Gastredner*innen sind u. a. der Künstler Lawrence Abu Hamdan, die Begründerin des Cyberfeminism Index Mindy Seu, die Direktorin der Villa Romana in Florenz Angelika Stepken und die Wissenschaftlerin Özge Çelikaslan. Das Programm wird in Kürze veröffentlicht werden.
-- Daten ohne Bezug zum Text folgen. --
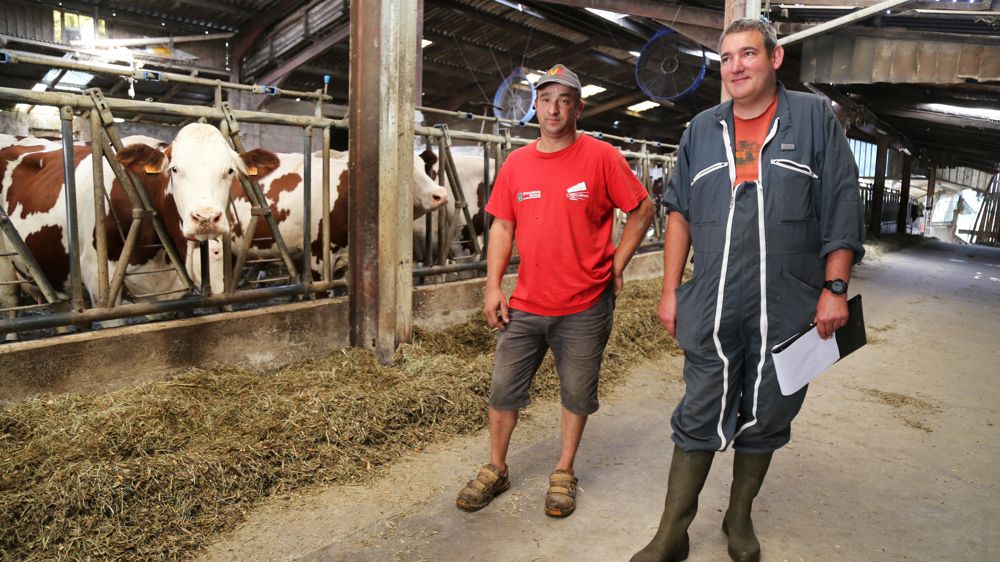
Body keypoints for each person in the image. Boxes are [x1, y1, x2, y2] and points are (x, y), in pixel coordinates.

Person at [631, 19, 865, 562]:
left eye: (748, 54)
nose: (736, 66)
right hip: (713, 295)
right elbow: (680, 214)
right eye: (728, 57)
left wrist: (835, 286)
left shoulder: (812, 119)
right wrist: (670, 290)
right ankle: (672, 532)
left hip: (789, 297)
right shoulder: (701, 129)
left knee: (770, 408)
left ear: (775, 58)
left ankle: (738, 517)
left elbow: (841, 204)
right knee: (699, 408)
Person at [455, 64, 654, 518]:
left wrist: (616, 265)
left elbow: (643, 209)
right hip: (525, 303)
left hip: (585, 303)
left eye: (564, 100)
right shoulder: (518, 164)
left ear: (578, 108)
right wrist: (492, 286)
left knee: (576, 391)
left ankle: (564, 470)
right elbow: (503, 225)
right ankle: (496, 467)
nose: (554, 109)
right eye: (546, 99)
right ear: (535, 105)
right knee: (503, 389)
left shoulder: (602, 157)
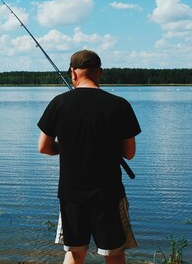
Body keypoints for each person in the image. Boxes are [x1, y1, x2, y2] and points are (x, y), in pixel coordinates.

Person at [37, 50, 141, 264]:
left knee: (75, 253)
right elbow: (129, 153)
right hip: (109, 194)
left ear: (73, 73)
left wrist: (65, 147)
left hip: (71, 194)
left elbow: (44, 147)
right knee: (115, 253)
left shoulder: (58, 103)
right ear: (100, 73)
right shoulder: (119, 105)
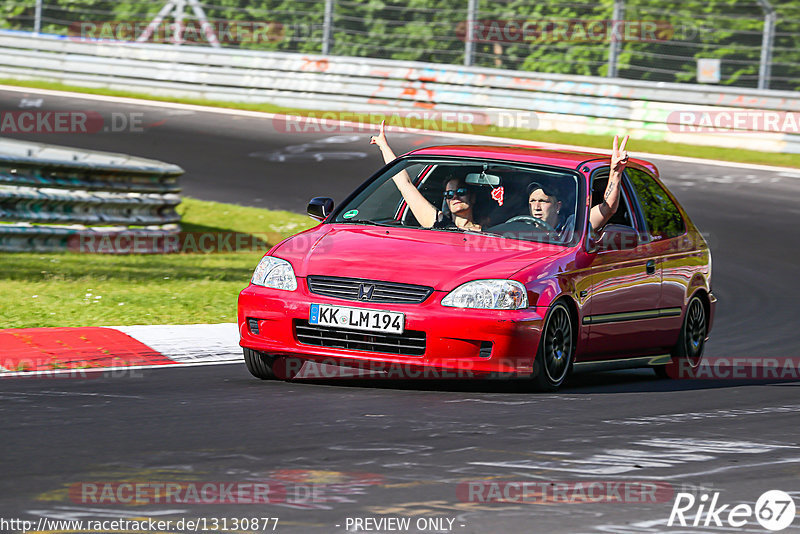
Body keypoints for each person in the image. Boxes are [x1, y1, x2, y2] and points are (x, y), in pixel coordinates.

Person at [369, 120, 481, 231]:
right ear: (446, 201)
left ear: (473, 197)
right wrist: (383, 146)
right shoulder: (440, 224)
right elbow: (404, 184)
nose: (455, 197)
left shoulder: (489, 232)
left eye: (461, 192)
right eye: (449, 194)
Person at [526, 134, 630, 241]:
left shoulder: (574, 225)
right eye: (532, 201)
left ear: (558, 206)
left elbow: (607, 208)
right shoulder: (519, 228)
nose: (536, 207)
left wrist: (615, 172)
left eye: (543, 201)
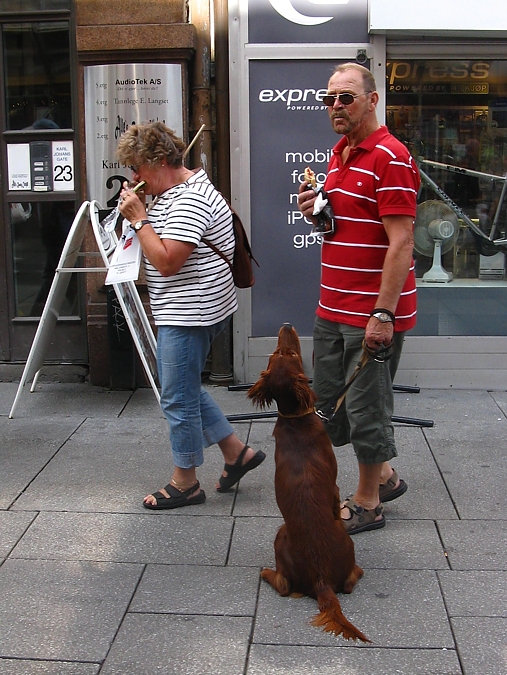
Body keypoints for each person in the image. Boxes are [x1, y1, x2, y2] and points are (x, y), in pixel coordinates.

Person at [297, 63, 420, 534]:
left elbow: (402, 242)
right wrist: (317, 211)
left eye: (345, 97)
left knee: (367, 405)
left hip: (372, 310)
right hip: (333, 304)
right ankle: (385, 476)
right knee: (331, 402)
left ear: (372, 100)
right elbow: (344, 226)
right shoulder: (339, 154)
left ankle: (368, 501)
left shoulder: (390, 156)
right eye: (329, 99)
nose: (335, 107)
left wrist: (383, 314)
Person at [116, 121, 265, 509]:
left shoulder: (190, 199)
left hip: (191, 310)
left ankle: (186, 482)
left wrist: (138, 218)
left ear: (162, 161)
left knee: (176, 398)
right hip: (187, 306)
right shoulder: (171, 191)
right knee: (182, 386)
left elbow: (167, 262)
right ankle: (237, 454)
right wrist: (138, 216)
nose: (134, 177)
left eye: (138, 168)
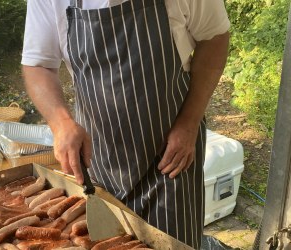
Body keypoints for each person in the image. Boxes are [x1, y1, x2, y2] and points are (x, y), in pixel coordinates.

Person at [21, 0, 230, 248]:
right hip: (97, 159)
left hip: (170, 158)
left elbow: (215, 39)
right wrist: (61, 123)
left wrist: (189, 123)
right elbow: (39, 64)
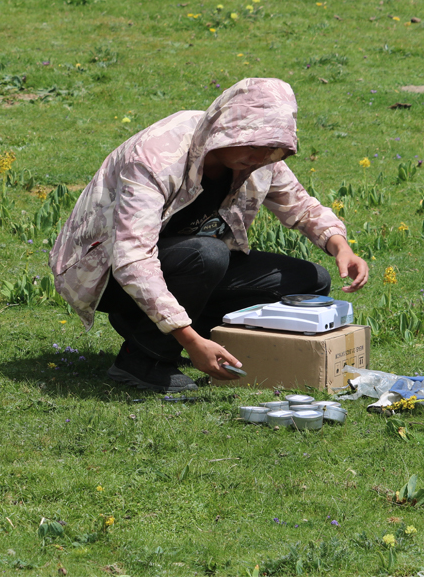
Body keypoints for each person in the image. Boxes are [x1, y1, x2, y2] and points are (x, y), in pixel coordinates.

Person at [49, 78, 369, 393]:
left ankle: (220, 346)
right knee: (208, 255)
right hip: (108, 275)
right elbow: (131, 258)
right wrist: (189, 339)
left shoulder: (260, 158)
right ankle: (143, 359)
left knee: (310, 281)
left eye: (271, 151)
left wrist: (340, 246)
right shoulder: (156, 156)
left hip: (188, 266)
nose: (259, 158)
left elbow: (300, 205)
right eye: (252, 146)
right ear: (227, 127)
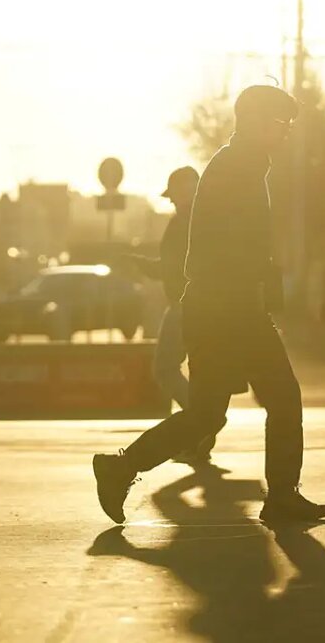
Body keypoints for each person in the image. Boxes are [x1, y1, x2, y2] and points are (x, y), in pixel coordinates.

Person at [92, 85, 325, 524]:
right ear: (257, 122)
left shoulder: (242, 166)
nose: (285, 134)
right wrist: (256, 286)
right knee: (282, 398)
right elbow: (224, 249)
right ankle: (281, 496)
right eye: (281, 125)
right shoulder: (234, 170)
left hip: (219, 307)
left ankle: (120, 466)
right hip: (228, 309)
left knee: (206, 414)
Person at [125, 166, 218, 464]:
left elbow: (172, 267)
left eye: (175, 195)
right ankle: (201, 429)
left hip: (185, 305)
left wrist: (139, 264)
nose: (172, 202)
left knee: (165, 367)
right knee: (197, 368)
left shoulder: (187, 223)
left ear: (189, 189)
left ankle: (203, 421)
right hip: (198, 304)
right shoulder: (202, 220)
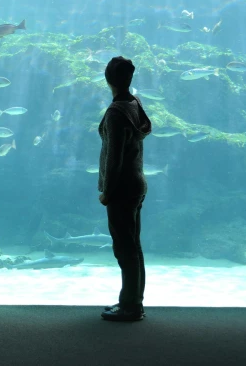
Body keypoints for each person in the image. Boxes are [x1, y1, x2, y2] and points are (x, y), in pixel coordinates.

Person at [98, 57, 152, 322]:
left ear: (108, 78)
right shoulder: (135, 104)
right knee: (134, 246)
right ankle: (134, 301)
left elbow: (114, 157)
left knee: (124, 248)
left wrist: (107, 191)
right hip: (137, 182)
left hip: (121, 187)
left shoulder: (116, 112)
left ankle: (129, 306)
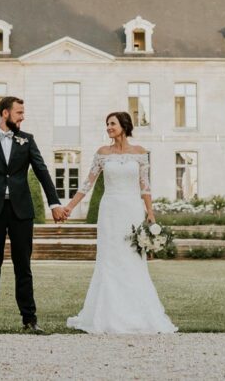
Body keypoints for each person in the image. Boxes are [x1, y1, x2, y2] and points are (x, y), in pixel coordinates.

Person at [63, 111, 178, 334]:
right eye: (107, 124)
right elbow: (87, 183)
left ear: (124, 126)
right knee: (109, 259)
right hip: (109, 212)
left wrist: (150, 213)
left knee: (133, 260)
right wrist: (69, 206)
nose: (108, 127)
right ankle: (106, 315)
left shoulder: (140, 153)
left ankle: (139, 314)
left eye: (112, 123)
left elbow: (145, 186)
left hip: (132, 211)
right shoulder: (102, 153)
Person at [0, 96, 66, 334]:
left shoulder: (27, 140)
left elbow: (42, 171)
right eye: (19, 113)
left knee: (23, 267)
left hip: (21, 211)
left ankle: (29, 320)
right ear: (5, 113)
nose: (22, 117)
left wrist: (54, 203)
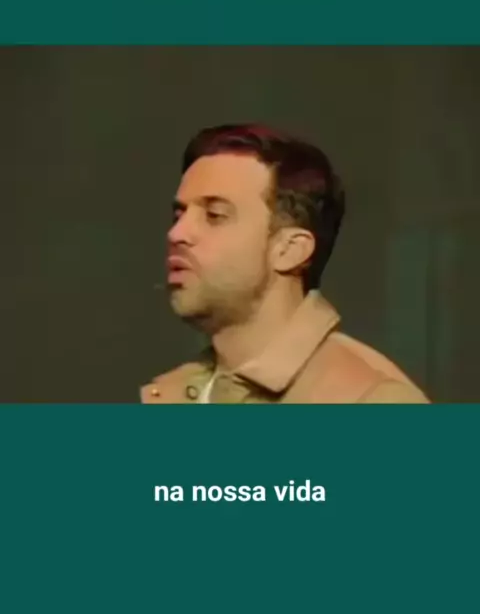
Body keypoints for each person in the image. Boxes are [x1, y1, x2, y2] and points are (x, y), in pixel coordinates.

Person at [140, 124, 429, 404]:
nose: (176, 233)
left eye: (215, 215)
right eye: (179, 215)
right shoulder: (174, 393)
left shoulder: (373, 400)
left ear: (290, 250)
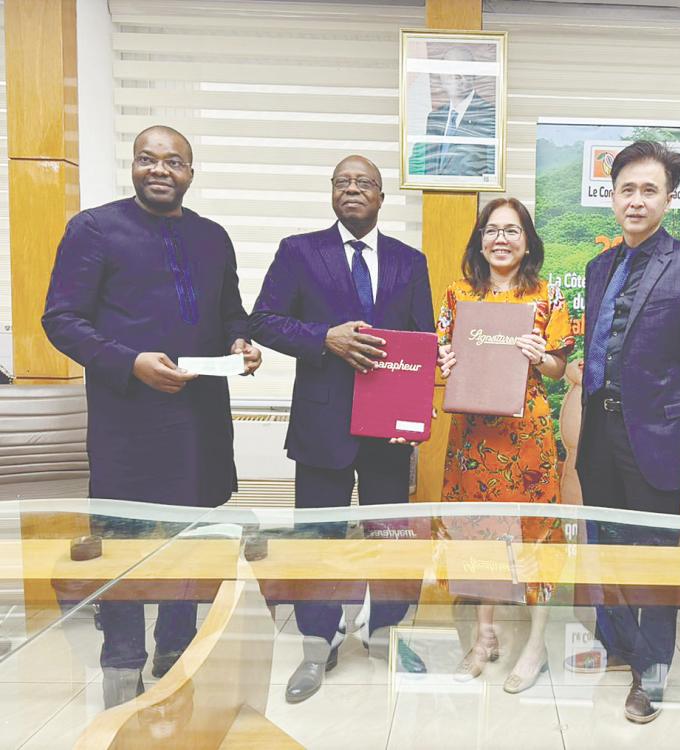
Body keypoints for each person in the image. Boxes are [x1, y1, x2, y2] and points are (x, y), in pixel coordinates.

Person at [42, 125, 261, 707]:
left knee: (190, 540)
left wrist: (242, 344)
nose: (161, 170)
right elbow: (61, 319)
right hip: (128, 422)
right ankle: (121, 661)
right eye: (148, 159)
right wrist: (128, 361)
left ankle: (175, 652)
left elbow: (230, 313)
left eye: (174, 162)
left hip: (199, 419)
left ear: (191, 172)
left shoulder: (214, 238)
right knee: (125, 540)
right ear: (134, 167)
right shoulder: (93, 229)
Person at [250, 154, 434, 704]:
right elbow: (264, 320)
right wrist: (322, 338)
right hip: (322, 420)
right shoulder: (299, 251)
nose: (353, 189)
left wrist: (416, 419)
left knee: (390, 538)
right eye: (343, 182)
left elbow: (421, 342)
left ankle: (386, 635)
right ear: (332, 193)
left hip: (388, 427)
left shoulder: (409, 260)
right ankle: (317, 643)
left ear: (381, 198)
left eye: (365, 183)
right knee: (318, 538)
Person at [573, 141, 680, 723]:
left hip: (658, 438)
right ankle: (620, 645)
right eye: (626, 189)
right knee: (606, 548)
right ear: (612, 196)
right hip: (600, 434)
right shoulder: (597, 267)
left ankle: (653, 671)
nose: (636, 200)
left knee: (656, 559)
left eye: (649, 190)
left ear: (669, 197)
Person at [436, 197, 574, 694]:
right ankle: (484, 635)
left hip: (527, 435)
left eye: (512, 230)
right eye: (491, 230)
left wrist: (543, 358)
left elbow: (560, 368)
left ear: (527, 240)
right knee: (477, 532)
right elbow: (442, 357)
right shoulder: (457, 296)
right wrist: (446, 361)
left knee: (534, 533)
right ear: (479, 239)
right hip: (473, 435)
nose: (500, 239)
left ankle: (536, 643)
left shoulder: (546, 295)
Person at [416, 46, 496, 177]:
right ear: (441, 76)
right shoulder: (434, 118)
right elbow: (429, 171)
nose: (456, 76)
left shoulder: (489, 116)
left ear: (474, 75)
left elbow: (493, 174)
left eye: (462, 69)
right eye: (449, 69)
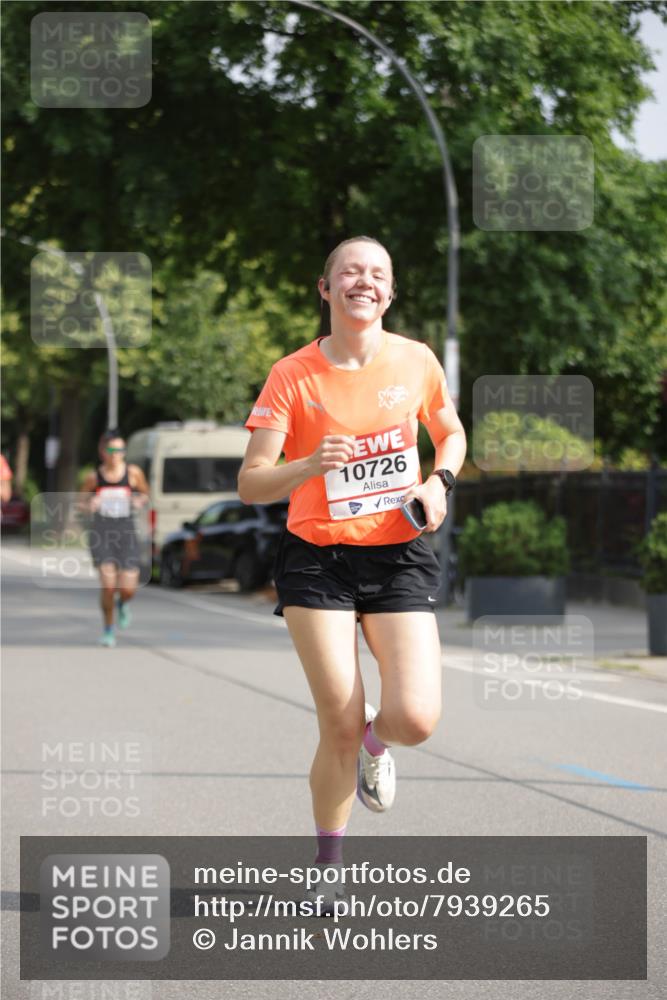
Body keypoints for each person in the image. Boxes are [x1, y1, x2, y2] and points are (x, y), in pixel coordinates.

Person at [238, 236, 466, 912]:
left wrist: (439, 482)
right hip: (317, 559)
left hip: (398, 549)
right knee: (334, 722)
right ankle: (328, 862)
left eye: (376, 274)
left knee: (416, 718)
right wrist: (308, 465)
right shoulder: (293, 375)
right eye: (349, 272)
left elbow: (449, 431)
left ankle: (377, 742)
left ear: (389, 292)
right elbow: (251, 483)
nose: (362, 282)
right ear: (326, 288)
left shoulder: (416, 360)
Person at [81, 430, 150, 647]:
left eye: (120, 450)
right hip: (102, 533)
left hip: (126, 531)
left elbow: (145, 494)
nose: (116, 454)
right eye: (112, 450)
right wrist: (89, 505)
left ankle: (123, 604)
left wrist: (140, 500)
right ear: (103, 452)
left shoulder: (133, 473)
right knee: (109, 586)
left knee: (128, 588)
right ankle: (109, 629)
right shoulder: (94, 477)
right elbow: (80, 502)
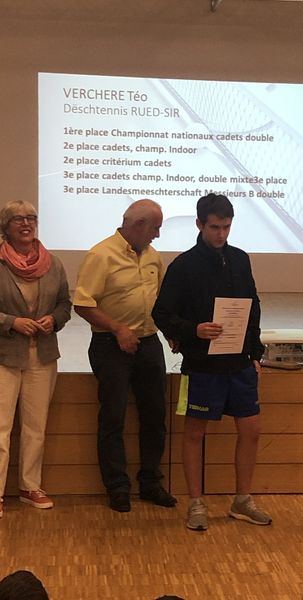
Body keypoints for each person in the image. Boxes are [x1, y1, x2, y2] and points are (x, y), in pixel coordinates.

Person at [152, 192, 271, 531]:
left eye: (227, 227)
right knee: (195, 433)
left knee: (252, 429)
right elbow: (161, 314)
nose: (221, 234)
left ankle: (242, 499)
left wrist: (255, 353)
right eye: (215, 227)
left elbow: (253, 307)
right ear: (199, 224)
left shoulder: (240, 259)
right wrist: (194, 330)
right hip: (202, 365)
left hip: (239, 363)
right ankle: (196, 503)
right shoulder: (183, 265)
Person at [73, 199, 176, 513]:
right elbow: (83, 304)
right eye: (156, 227)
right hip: (110, 345)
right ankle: (117, 487)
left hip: (149, 344)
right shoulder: (101, 255)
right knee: (113, 418)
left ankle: (151, 483)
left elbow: (161, 301)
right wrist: (118, 329)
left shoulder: (153, 257)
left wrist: (172, 331)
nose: (158, 234)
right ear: (139, 225)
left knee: (155, 416)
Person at [0, 201, 71, 518]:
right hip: (4, 355)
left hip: (42, 354)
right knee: (1, 428)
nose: (26, 223)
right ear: (6, 226)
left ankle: (30, 487)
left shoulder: (52, 263)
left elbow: (65, 304)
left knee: (35, 427)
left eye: (31, 218)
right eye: (18, 219)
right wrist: (11, 322)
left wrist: (54, 320)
„Present Tense” beschäftigt sich mit unserer unmittelbaren Gegenwart: Wir leben in einer komplexen, krisenhaften Zeit, in der die Überlagerung von Klima- und Energiekrise, Postpandemie, Prekarität und Konkurrenz, gesellschaftlicher Radikalisierung bis hin zu näher rückenden Kriegen bereits jetzt gravierende Auswirkungen auf unser Leben und Arbeiten hat. Die Anspannung steigt, wir stehen vor dringlichen gesamtgesellschaftlichen Aufgaben und bewegen uns zugleich in Richtung eines Zustands chronischer Erschöpfung. Das etablierte Kunstfeld und die künstlerische und kulturelle Produktion sind davon nicht ausgenommen. Mit Künstler:innen, Kurator:innen und anderen Expert:innen des kulturellen Feldes möchten wir den Blick auf die aktuelle künstlerische Produktion und Ausstellungspraxis richten und die Frage nach möglichen (Zukunfts-)perspektiven für das Kunstfeld diskutieren:
Welche gesellschaftliche Rolle können und müssen Kunst und ihre Produzent:innen in einer sich radikal verändernden Welt einnehmen? Wie können Kunst- und Kulturinstitutionen zu Orten aktiver gesellschaftlicher Transformation werden? Was bedeutet es, eine (ökologisch wie sozial) nachhaltige künstlerische und institutionelle Praxis in der digitalen Gegenwart zu entwickeln? Welche neuen Gemeinschaften brauchen wir, gerade im Hinblick auf die zunehmende gesellschaftliche Spaltung und Radikalisierung? Offensichtlich führt die krisenhafte Gegenwart u. a. dazu, dass sich Menschen nach autoritären Figuren und Programmen sehen – eine Aufgabe von Kunst und Kultur könnte es sein, andere, freiere Konzepte von Zukunft zu entwerfen.
Auch das Konzept der Fürsorge in der künstlerischen und kuratorischen Praxis wird Thema der Veranstaltung sein. Teil des Symposiums sind neben Vorträgen künstlerische Workshops, Interventionen und Performances, die wir als gleichwertige Formen der Wissensproduktion und -vermittlung begreifen.
Mit Beiträgen von Gin Bahc, Sascia Bailer, Constanze Fischbeck, Sina Hensel, Alistair Hudson, Anne Duk Hee Jordan, Valentina Karga, Matriarchale Volksküche, Jacob Ott und Dorothee Richter.